Tout au long de la matinée, plusieurs interventions se sont ainsi enchaînées : les tendances du marché et de la consommation en tomate et fraise, l’éclairage artificiel, avec la présentation des travaux menés actuellement en Belgique, les atouts et inconvénients des serres semi-fermées, le pilotage des cultures et des technologies avec l’intégration de capteurs et de modèles de physiologie végétale, et les perspectives d’évolution du contexte énergétique en France pour les serristes, et enfin, les outils de financement comme les Certificats d’économies d’énergie (CEE). Sur ce dernier point, Alice Richard, de Légumes de France, a rappelé que les CEE “étaient un outil de financement pour les producteurs, mais aussi d’économie d’énergie permis par le soutien aux équipements innovants. Les CEE ont un caractère incitatif et doivent promouvoir des technologies performantes qui ont du mal à s’installer pour des raisons de coûts. De fait, une technologie très largement diffusée dans un domaine ne peut faire l’objet de CEE”, précisait la chargée de mission ‘économie-environnement’ de Légumes de France. Pour rappel, les CEE ont été créés en 2006, suite à la mise en place de la loi Pope (Programme fixant les orientations de la politique énergétique) qui fixait comme objectif à l’État français de réduire l’intensité énergétique finale et la dépendance aux énergies fossiles.

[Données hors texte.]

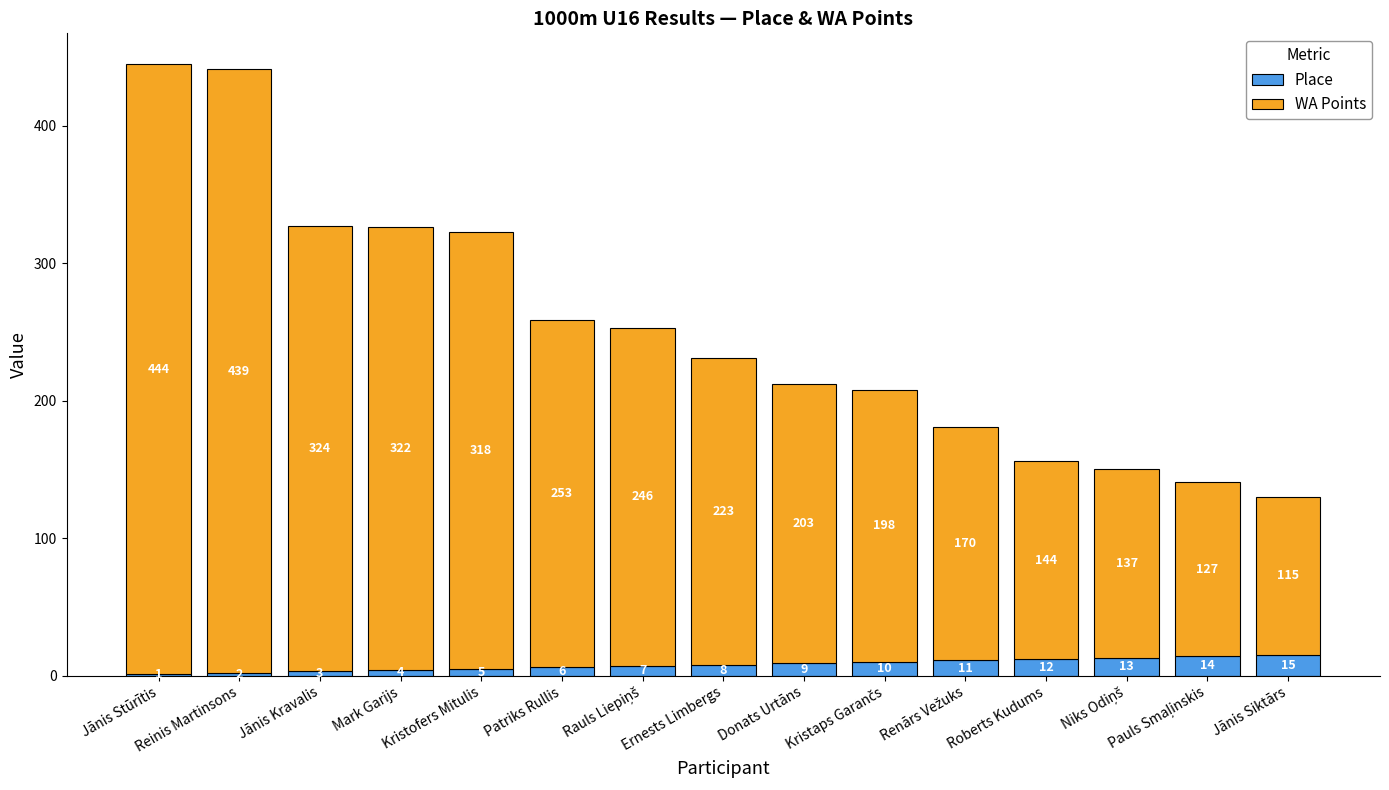

What is the maximum value for Place?

15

Dans le secteur agricole, 20 fiches ont été créées, dont 13 peuvent être utilisées par la filière serriste. “Pour rappel, les certificats permettent d’obtenir une aide financière : entre 3 et 15 % de l’investissement payés par les obligés (fournisseurs d’énergie, ndlr).” Une prochaine fiche sur les systèmes de déshumidification avec air extérieur devrait paraître au prochain arrêté, en novembre1. “Des réflexions sont également en cours pour étendre leur périmètre d’action, notamment la fiche ‘récupération de chaleur fatale’ qui pour­rait être étendue à d’autres sites de production de chaleur ; et une fiche concernant les serres semi-fermées pourrait également paraître d’ici quelques mois”, complétait Ariane Grisey.
Puis, poursuivant le transfert d’informations, les participants ont découvert, au cours de l’après-midi, quatre ateliers permettant de zoomer un peu plus sur certaines thématiques évoquées au cours de la matinée.

Céline Zambujo

1 www.ecologique-solidaire.gouv.fr/politiques/certificats-economies-denergie.